▶ **WORK REQUIRED**: Reproduce the lines of every entry below, substituting "picture" for "image" and leaving all else unchanged. Please omit the pictures from your answer.
◆ ◆ ◆ ◆ ◆
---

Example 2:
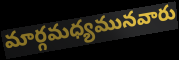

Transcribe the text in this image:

మార్గమధ్యమునవారు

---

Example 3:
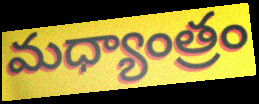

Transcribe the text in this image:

మధ్యాంత్రం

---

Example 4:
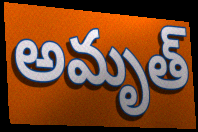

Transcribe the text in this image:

అమృత్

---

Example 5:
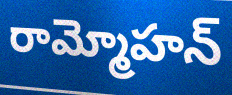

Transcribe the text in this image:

రామ్మోహన్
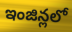
ఇంజిన్లలో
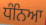
ਧੰਨਿਆ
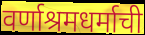
वर्णाश्रमधर्माची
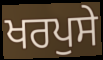
ਖਰਪੁਸੇ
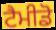
ਟੈਮੀਡੋ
◆ ◆ ◆ ◆ ◆
▶ **ANSWER TO THE EXERCISE**:
---

Example 2:

Transcribe the text in this picture:

మార్గమధ్యమునవారు

---

Example 3:

Transcribe the text in this picture:

మధ్యాంత్రం

---

Example 4:

Transcribe the text in this picture:

అమృత్

---

Example 5:

Transcribe the text in this picture:

రామ్మోహన్
ఇంజిన్లలో
ਧੰਨਿਆ
वर्णाश्रमधर्माची
ਖਰਪੁਸੇ
ਟੈਮੀਡੋ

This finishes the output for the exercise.